Please Take My Wallet: I Do Not Want to Kill You

This post is in honor of my sister and her husband at Masada Tactical in Baltimore.

I prefer markets to government action not just on the practical grounds that markets usually produce better results but on the moral principle that there is something inherently violent about government, even liberal-democratic ones, in ways that markets are not. Arguing from principle is important here because, for most things, I really have no idea what would happen if markets took over from the government. If the FDA were abolished tomorrow, all drugs were legalized and all people in jail for drug-related offenses were released with their records expunged, what would happen? It very well might fail. If that is the case I would still want to try as a noble, if Quixotic experiment, because not threatening to kill people over what substances they put in their bodies is the right thing to do. We will learn from our mistakes in order to do better next time.

This idea that markets are non-violent while governments are inherently violent goes against the hard left which sees the actions of democratic governments as inherently peacefully as they represent the will of the "people" in contrast to markets which offer people the "liberty" of sleeping under a bridge and starving. From this perspective, the Soviet Union, despite murdering millions of people, was a noble experiment whose mistakes should be learned from in order to try socialism again. 

A further argument can be made that markets certainly can make use of literal violence. Shylock demanding his pound of flesh for Antonio's failure to return a loan, made under free-market conditions, is threatening violence. So what makes government actions inherently tainted by violence to the extent that even a politician wanting to raise taxes to fund education for children is the moral equivalent of a gangster because he risks having to use violence when businessmen can also find themselves having to use violence to enforce market agreements.

It occurred to me that my sister and her husband provide an answer. They teach martial arts to both police officers and civilians. You might think that the purpose of their training is that you should go around trashing bozos. Certainly, you should beat up a mugger who demands your wallet as it is your moral duty to defend your property, right? On the contrary, students are explicitly told to hand over their wallets. If someone tries to abduct you that is something else but for a wallet, it is not worth you getting killed or you killing the guy. Keep in mind that the legal right to self-defense is not any kind of blank check. As a private individual, you are obligated to not be a vigilante looking for trouble and when trouble finds you, you are supposed to try to back away.

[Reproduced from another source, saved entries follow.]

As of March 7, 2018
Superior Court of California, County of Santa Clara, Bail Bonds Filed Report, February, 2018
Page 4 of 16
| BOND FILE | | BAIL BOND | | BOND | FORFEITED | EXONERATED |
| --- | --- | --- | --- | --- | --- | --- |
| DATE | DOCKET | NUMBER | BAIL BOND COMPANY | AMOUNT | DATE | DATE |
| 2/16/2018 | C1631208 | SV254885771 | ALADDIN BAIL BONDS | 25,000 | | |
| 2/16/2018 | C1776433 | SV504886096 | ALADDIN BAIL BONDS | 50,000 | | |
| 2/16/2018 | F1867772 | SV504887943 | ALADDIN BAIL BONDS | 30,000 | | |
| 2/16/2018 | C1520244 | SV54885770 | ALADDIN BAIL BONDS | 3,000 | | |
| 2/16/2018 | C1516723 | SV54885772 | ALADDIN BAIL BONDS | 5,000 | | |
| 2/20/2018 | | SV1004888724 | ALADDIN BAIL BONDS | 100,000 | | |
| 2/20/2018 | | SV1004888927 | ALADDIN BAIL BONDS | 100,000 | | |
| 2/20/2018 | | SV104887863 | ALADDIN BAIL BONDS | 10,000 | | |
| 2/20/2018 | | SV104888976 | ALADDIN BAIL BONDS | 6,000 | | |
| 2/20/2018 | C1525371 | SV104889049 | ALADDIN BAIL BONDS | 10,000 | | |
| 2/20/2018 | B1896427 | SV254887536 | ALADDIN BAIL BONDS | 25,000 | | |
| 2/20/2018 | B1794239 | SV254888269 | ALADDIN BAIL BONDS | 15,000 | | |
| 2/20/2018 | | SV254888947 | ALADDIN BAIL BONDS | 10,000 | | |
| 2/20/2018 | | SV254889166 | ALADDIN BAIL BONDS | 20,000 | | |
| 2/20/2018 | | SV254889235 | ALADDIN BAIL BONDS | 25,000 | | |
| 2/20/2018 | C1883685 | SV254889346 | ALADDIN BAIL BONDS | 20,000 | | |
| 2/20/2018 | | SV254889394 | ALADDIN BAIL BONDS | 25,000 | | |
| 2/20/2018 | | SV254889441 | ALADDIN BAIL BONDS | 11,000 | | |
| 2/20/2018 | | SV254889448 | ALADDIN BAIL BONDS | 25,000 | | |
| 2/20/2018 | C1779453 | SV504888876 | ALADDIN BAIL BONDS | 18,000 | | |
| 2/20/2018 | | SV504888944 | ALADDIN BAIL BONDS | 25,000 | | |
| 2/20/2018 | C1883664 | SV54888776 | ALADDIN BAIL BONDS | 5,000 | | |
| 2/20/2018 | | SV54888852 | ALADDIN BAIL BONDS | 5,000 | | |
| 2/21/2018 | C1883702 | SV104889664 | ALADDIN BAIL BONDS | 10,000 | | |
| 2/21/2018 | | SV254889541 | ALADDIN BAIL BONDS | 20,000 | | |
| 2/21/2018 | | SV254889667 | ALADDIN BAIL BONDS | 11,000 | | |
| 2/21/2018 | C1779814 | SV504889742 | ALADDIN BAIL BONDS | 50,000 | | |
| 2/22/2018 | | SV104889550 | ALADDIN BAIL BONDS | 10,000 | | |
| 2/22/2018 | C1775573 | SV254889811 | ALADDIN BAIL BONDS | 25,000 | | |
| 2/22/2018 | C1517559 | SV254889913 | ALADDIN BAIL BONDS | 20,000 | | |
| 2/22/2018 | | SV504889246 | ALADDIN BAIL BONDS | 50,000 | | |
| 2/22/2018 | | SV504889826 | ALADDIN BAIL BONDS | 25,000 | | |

Being in the market allows you to step back and not demand your full "pound of flesh" rights. You have the option and even the imperative to let the mugger have your wallet even though he is a thief. Similarly, if someone cheats you, the solution is not to do business with them in the future. Now, this is important; you are not trapped into needing to make higher moral points. We are not concerned that if thieves are allowed to get away their crimes people will lose their respect for property. It is alright to be "selfish" and only be concerned with the fact that blood feuds are bad for your bottom line.

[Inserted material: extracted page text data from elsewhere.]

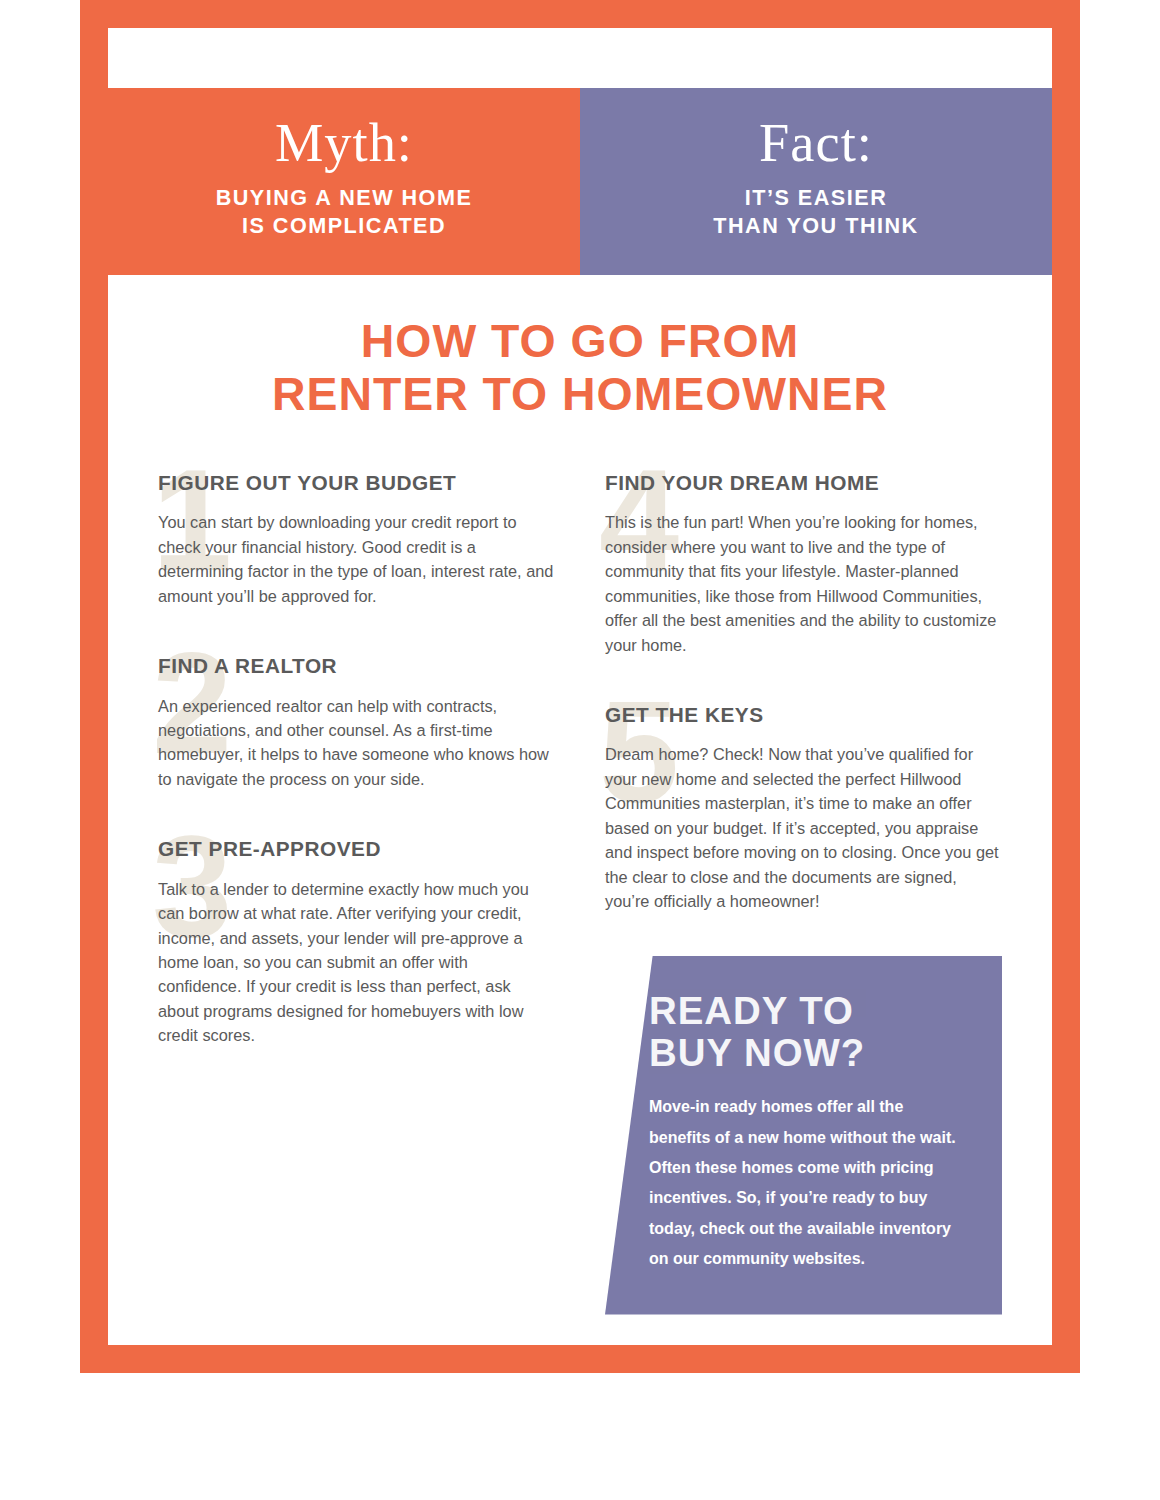Myth:
Buying a new home
is complicated
Fact:
It’s easier
than you think
How to Go From
Renter to Homeowner
1
Figure Out Your Budget
You can start by downloading your credit report to check your financial history. Good credit is a determining factor in the type of loan, interest rate, and amount you’ll be approved for.
2
Find a Realtor
An experienced realtor can help with contracts, negotiations, and other counsel. As a first-time homebuyer, it helps to have someone who knows how to navigate the process on your side.
3
Get Pre-Approved
Talk to a lender to determine exactly how much you can borrow at what rate. After verifying your credit, income, and assets, your lender will pre-approve a home loan, so you can submit an offer with confidence. If your credit is less than perfect, ask about programs designed for homebuyers with low credit scores.
4
Find Your Dream Home
This is the fun part! When you’re looking for homes, consider where you want to live and the type of community that fits your lifestyle. Master-planned communities, like those from Hillwood Communities, offer all the best amenities and the ability to customize your home.
5
Get the Keys
Dream home? Check! Now that you’ve qualified for your new home and selected the perfect Hillwood Communities masterplan, it’s time to make an offer based on your budget. If it’s accepted, you appraise and inspect before moving on to closing. Once you get the clear to close and the documents are signed, you’re officially a homeowner!
Ready to
Buy Now?
Move-in ready homes offer all the benefits of a new home without the wait. Often these homes come with pricing incentives. So, if you’re ready to buy today, check out the available inventory on our community websites.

This is different from government action where police officers are obligated to risk violence even to stop petty crimes. A private citizen can and should walk away from a situation before it degenerates into violence even at a financial loss. A police officer has no such choice. He must be willing to stop unruly motorists even knowing that such a confrontation may lead to killing that person. This concern is particularly true when dealing with secession. A government that is not willing to gun down unarmed children in order to stop a secessionist movement is not really a government. Government officials do not have the option of saying we disagree with secession and we wish you stayed with us, and we are really in the right, but keeping the country united is not worth killing for.

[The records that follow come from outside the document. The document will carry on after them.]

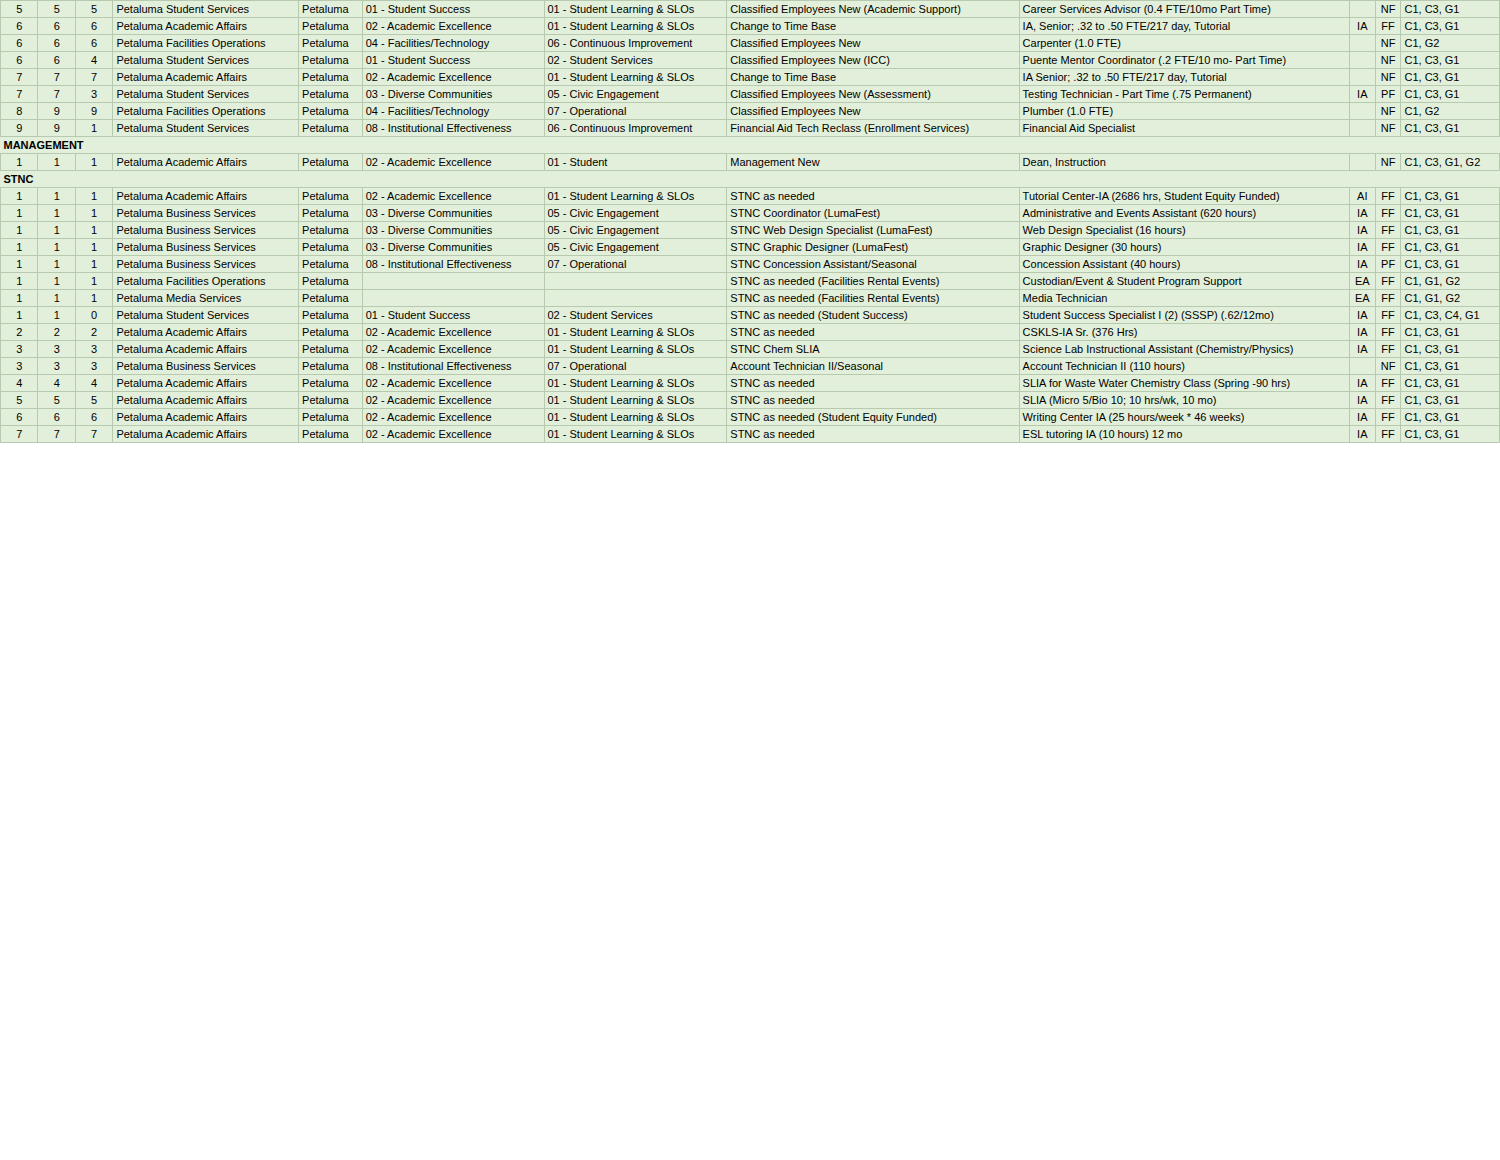| 5 | 5 | 5 | Petaluma Student Services | Petaluma | 01 - Student Success | 01 - Student Learning & SLOs | Classified Employees New (Academic Support) | Career Services Advisor (0.4 FTE/10mo Part Time) | | NF | C1, C3, G1 |
| 6 | 6 | 6 | Petaluma Academic Affairs | Petaluma | 02 - Academic Excellence | 01 - Student Learning & SLOs | Change to Time Base | IA, Senior; .32 to .50 FTE/217 day, Tutorial | IA | FF | C1, C3, G1 |
| 6 | 6 | 6 | Petaluma Facilities Operations | Petaluma | 04 - Facilities/Technology | 06 - Continuous Improvement | Classified Employees New | Carpenter (1.0 FTE) | | NF | C1, G2 |
| 6 | 6 | 4 | Petaluma Student Services | Petaluma | 01 - Student Success | 02 - Student Services | Classified Employees New (ICC) | Puente Mentor Coordinator (.2 FTE/10 mo- Part Time) | | NF | C1, C3, G1 |
| 7 | 7 | 7 | Petaluma Academic Affairs | Petaluma | 02 - Academic Excellence | 01 - Student Learning & SLOs | Change to Time Base | IA Senior; .32 to .50 FTE/217 day, Tutorial | | NF | C1, C3, G1 |
| 7 | 7 | 3 | Petaluma Student Services | Petaluma | 03 - Diverse Communities | 05 - Civic Engagement | Classified Employees New (Assessment) | Testing Technician - Part Time (.75 Permanent) | IA | PF | C1, C3, G1 |
| 8 | 9 | 9 | Petaluma Facilities Operations | Petaluma | 04 - Facilities/Technology | 07 - Operational | Classified Employees New | Plumber (1.0 FTE) | | NF | C1, G2 |
| 9 | 9 | 1 | Petaluma Student Services | Petaluma | 08 - Institutional Effectiveness | 06 - Continuous Improvement | Financial Aid Tech Reclass (Enrollment Services) | Financial Aid Specialist | | NF | C1, C3, G1 |
| MANAGEMENT |
| 1 | 1 | 1 | Petaluma Academic Affairs | Petaluma | 02 - Academic Excellence | 01 - Student | Management New | Dean, Instruction | | NF | C1, C3, G1, G2 |
| STNC |
| 1 | 1 | 1 | Petaluma Academic Affairs | Petaluma | 02 - Academic Excellence | 01 - Student Learning & SLOs | STNC as needed | Tutorial Center-IA (2686 hrs, Student Equity Funded) | AI | FF | C1, C3, G1 |
| 1 | 1 | 1 | Petaluma Business Services | Petaluma | 03 - Diverse Communities | 05 - Civic Engagement | STNC Coordinator (LumaFest) | Administrative and Events Assistant (620 hours) | IA | FF | C1, C3, G1 |
| 1 | 1 | 1 | Petaluma Business Services | Petaluma | 03 - Diverse Communities | 05 - Civic Engagement | STNC Web Design Specialist (LumaFest) | Web Design Specialist (16 hours) | IA | FF | C1, C3, G1 |
| 1 | 1 | 1 | Petaluma Business Services | Petaluma | 03 - Diverse Communities | 05 - Civic Engagement | STNC Graphic Designer (LumaFest) | Graphic Designer (30 hours) | IA | FF | C1, C3, G1 |
| 1 | 1 | 1 | Petaluma Business Services | Petaluma | 08 - Institutional Effectiveness | 07 - Operational | STNC Concession Assistant/Seasonal | Concession Assistant (40 hours) | IA | PF | C1, C3, G1 |
| 1 | 1 | 1 | Petaluma Facilities Operations | Petaluma | | | STNC as needed (Facilities Rental Events) | Custodian/Event & Student Program Support | EA | FF | C1, G1, G2 |
| 1 | 1 | 1 | Petaluma Media Services | Petaluma | | | STNC as needed (Facilities Rental Events) | Media Technician | EA | FF | C1, G1, G2 |
| 1 | 1 | 0 | Petaluma Student Services | Petaluma | 01 - Student Success | 02 - Student Services | STNC as needed (Student Success) | Student Success Specialist I (2) (SSSP) (.62/12mo) | IA | FF | C1, C3, C4, G1 |
| 2 | 2 | 2 | Petaluma Academic Affairs | Petaluma | 02 - Academic Excellence | 01 - Student Learning & SLOs | STNC as needed | CSKLS-IA Sr. (376 Hrs) | IA | FF | C1, C3, G1 |
| 3 | 3 | 3 | Petaluma Academic Affairs | Petaluma | 02 - Academic Excellence | 01 - Student Learning & SLOs | STNC Chem SLIA | Science Lab Instructional Assistant (Chemistry/Physics) | IA | FF | C1, C3, G1 |
| 3 | 3 | 3 | Petaluma Business Services | Petaluma | 08 - Institutional Effectiveness | 07 - Operational | Account Technician II/Seasonal | Account Technician II (110 hours) | | NF | C1, C3, G1 |
| 4 | 4 | 4 | Petaluma Academic Affairs | Petaluma | 02 - Academic Excellence | 01 - Student Learning & SLOs | STNC as needed | SLIA for Waste Water Chemistry Class (Spring -90 hrs) | IA | FF | C1, C3, G1 |
| 5 | 5 | 5 | Petaluma Academic Affairs | Petaluma | 02 - Academic Excellence | 01 - Student Learning & SLOs | STNC as needed | SLIA (Micro 5/Bio 10; 10 hrs/wk, 10 mo) | IA | FF | C1, C3, G1 |
| 6 | 6 | 6 | Petaluma Academic Affairs | Petaluma | 02 - Academic Excellence | 01 - Student Learning & SLOs | STNC as needed (Student Equity Funded) | Writing Center IA (25 hours/week * 46 weeks) | IA | FF | C1, C3, G1 |
| 7 | 7 | 7 | Petaluma Academic Affairs | Petaluma | 02 - Academic Excellence | 01 - Student Learning & SLOs | STNC as needed | ESL tutoring IA (10 hours) 12 mo | IA | FF | C1, C3, G1 |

This distinction was made particularly clear to me with the recent attack on the American embassy in Iraq. If it were a private corporation like McDonald's under attack, no one would question the reasonableness of McDonald's simply shutting its doors in Iraq as the country is simply too dangerous to do business in. Why can't we close the embassy and pull out all American personnel from Iraq? Whether we should or not, staying clearly means killing and not just people attacking the embassy but bombing the Iranian backed militias and possibly even Iran itself. Yes, the United States can pull out instead of pursuing mass retaliation, much as Reagan pulled out of Lebanon, but the political price is real. This is not the case with McDonald's which can operate in Iraq, despite the danger, without any assumption of failure if it pulls out its staff instead of going to war.

My point is not to bash the police and the military. They do a necessary job by putting themselves in harm's way and, for that, they deserve the respect of society. But it is the fact that their job is defined by them placing themselves in situations where they may have to kill that needs to always be kept in focus. We must always be willing to ask the question of "why" to those members of the political class who put our servicemen into danger.

I am not a pacifist. I am willing to defend myself when backed against a wall. That being said, I can interact with other people without the subtext of threatening to kill them because if you choose to not cooperate I will back away and let you win even when I am right. The government does not have that moral luxury. It can never back down. It must always assert its right even at the cost of human life.